“Homestead is where the art is.”

February 2, 2010

The history of the Poste Homestead

Filed under: Culture, History, Press — magicgroove @ 12:15 am

The 29 Palms Historical Society has been an important resource and support in the uncovering of the history of the homestead cabins over the last few years.   In this week’s Desert Trail, the Society publishes an informative Soapbox establishing the story of the Poste Homestead off Amboy and Chadwick in Wonder Valley and clearing up some misinformation that’s been going around.  The adobe ruins and grove of athel trees amid the sand dunes help mark a location that’s been active in local history since the late 1800’s, when it was a water stop for mining freighters.  The Poste Homestead predates the Small-Tract movement, and the article takes a look at the meaning of “homestead”:

There is also the question of the meaning of “homestead.” Random House dictionary defines “homestead” as “a dwelling with its land and buildings.” It is our understanding this is the context used when referencing the place as the “Poste Homestead.” The Homestead Act was a special act of Congress (1862) that made public land available to settlers. In the Mojave Desert the original homestead claims were generally 160 acres, but after the Small Tract Act was passed in 1938, one could file on a five-acre parcel. We should also mention that if a person filed on a homestead but did not prove up, there may or may not be any record in the Government Land Entry files. There will definitely not be a record in the online data base; the data base only contains records of people whose homestead was patented. Patented in this context means the individual satisfied all the requirements of the pertinent act and was issued a Patent (deed) to the property by the federal government.

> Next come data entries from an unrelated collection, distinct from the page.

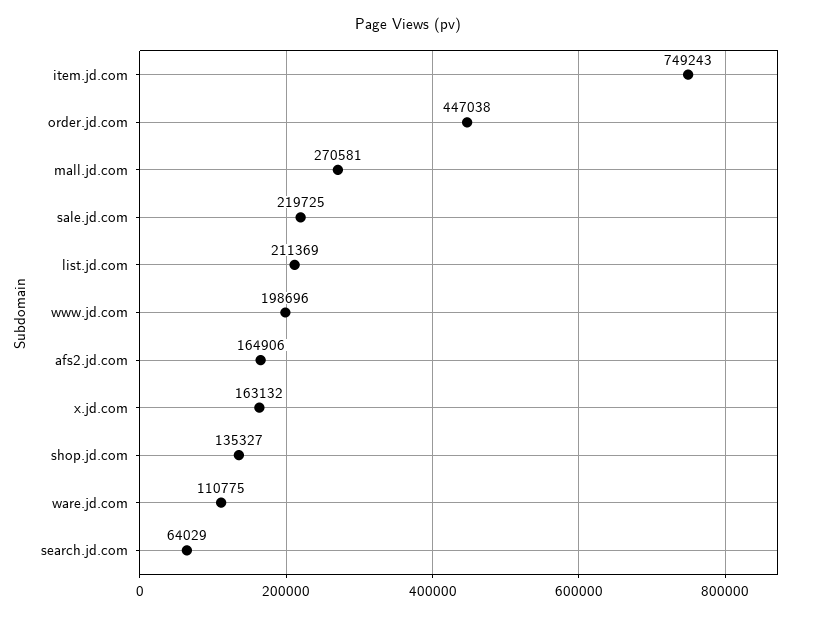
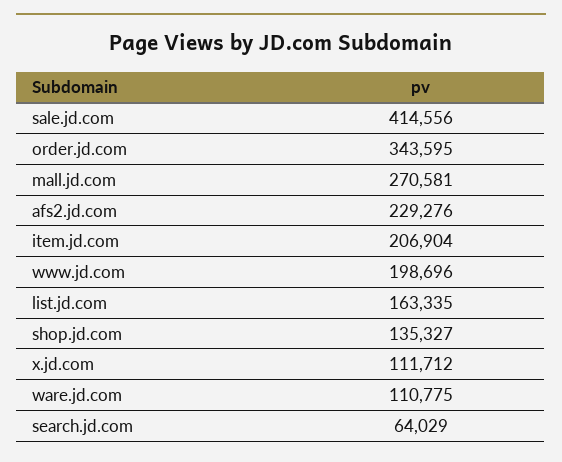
item.jd.com: 749243 -> 206904
order.jd.com: 447038 -> 343595
sale.jd.com: 219725 -> 414556
list.jd.com: 211369 -> 163335
afs2.jd.com: 164906 -> 229276
x.jd.com: 163132 -> 111712

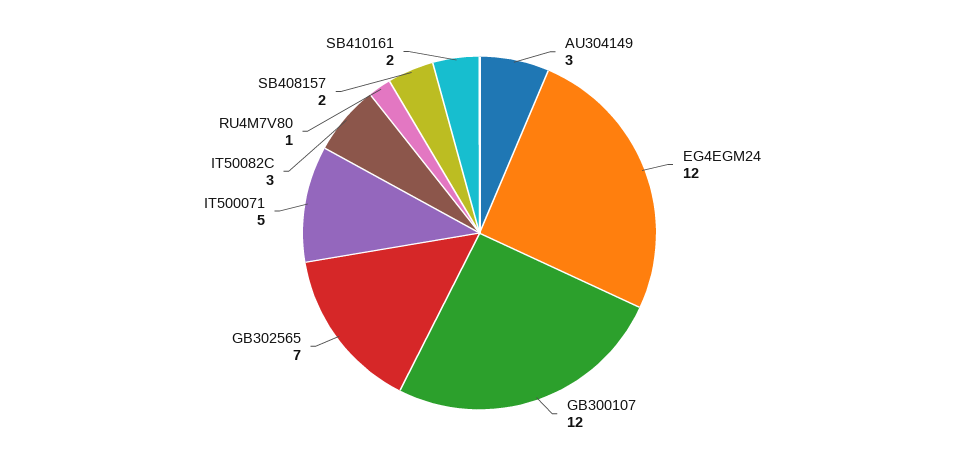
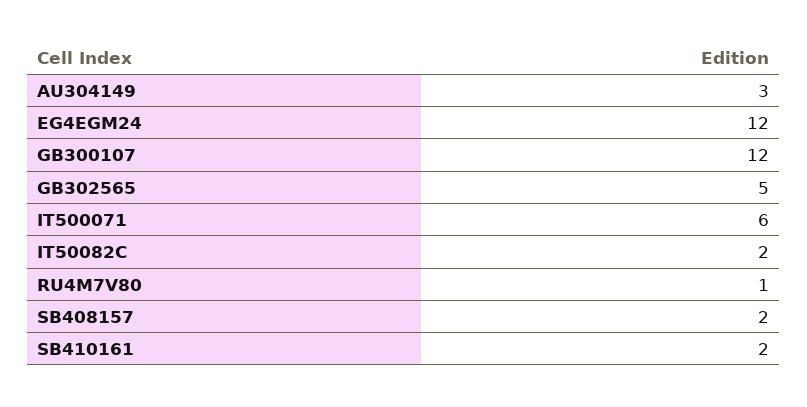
GB302565: 7 -> 5
IT500071: 5 -> 6
IT50082C: 3 -> 2

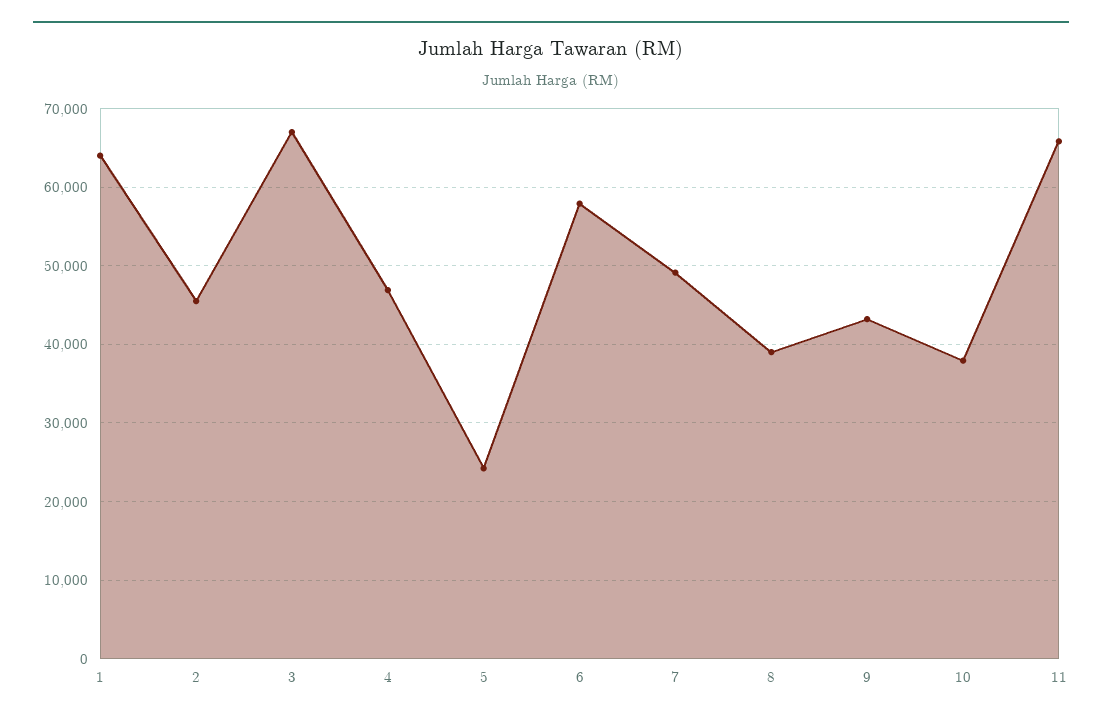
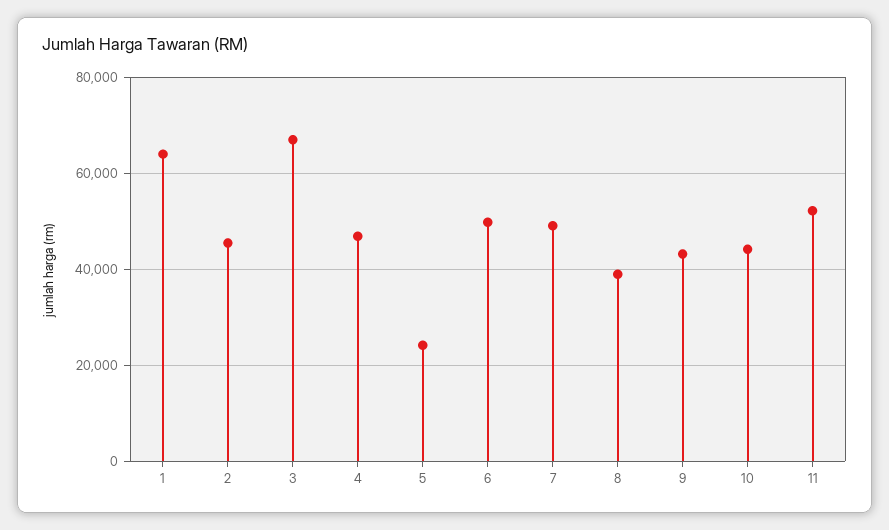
6: 58000 -> 50000
10: 38000 -> 44000
11: 66000 -> 52000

If you haven’t visited the Museum or joined the 29 Palms Historical Society, you should!   They continue to reach out to include the humble history of the Small-Tract homesteads. (Their latest quarterly newsletter [Winter 2009] includes a version of the talk I gave on this topic at the Museum last March!)  These hard-working volunteers and their expert labors continue to contribute in critical ways to our understanding of our communities, our history, our culture, and the land that has shaped us.